# Using Canon with IR film, and Common IR myths (not canon specific)



## Meysha (Nov 30, 2005)

I have finally found an excellent source of information for those people wanting to take up IR photography but only have a Canon film camera. You may already know that the EOS series uses infrared diodes to count the sprocket holes.

This website tells very simply why, how, and on what camera, and what film.
An excellent resource!
http://photonotes.org/articles/eos-ir/


Here is a link off that website with some common Infrared film myths. A very interesting read!
http://photonotes.org/articles/ir-myths/


----------



## ShutteredEye (Nov 30, 2005)

Well, crap.  Guess I won't be trying my Rebel GII with IR film.  Maybe the medium formats will work better since they are all mechanical....


----------



## binglemybongle (Dec 2, 2005)

I know that fogging will be apparent when using my EOS 30 (Elan 7e) but how bad is it?
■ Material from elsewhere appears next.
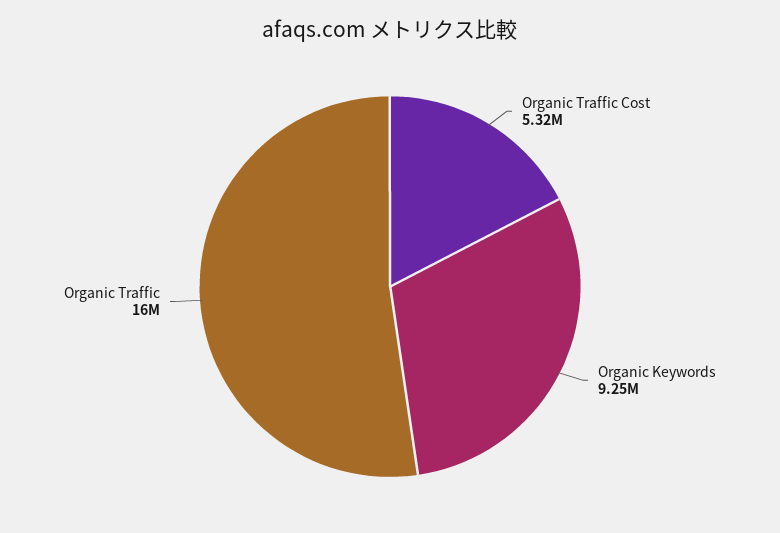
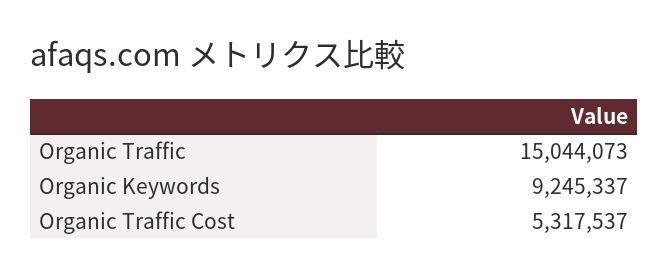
Organic Traffic: 16000000 -> 15044073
Is it negligable? A very small band at the bottom of the neg or are the negs completely ruined?


----------



## terri (Dec 2, 2005)

binglemybongle said:
			
		

> I know that fogging will be apparent when using my EOS 30 (Elan 7e) but how bad is it?
> 
> Is it negligable? A very small band at the bottom of the neg or are the negs completely ruined?


 You know the best way to find out is to test it. Try a roll and compose your shot, take it, then step back a bit and take it again, to allow room for cropping out any fogging that may have crept into the frame. Give it a try!


----------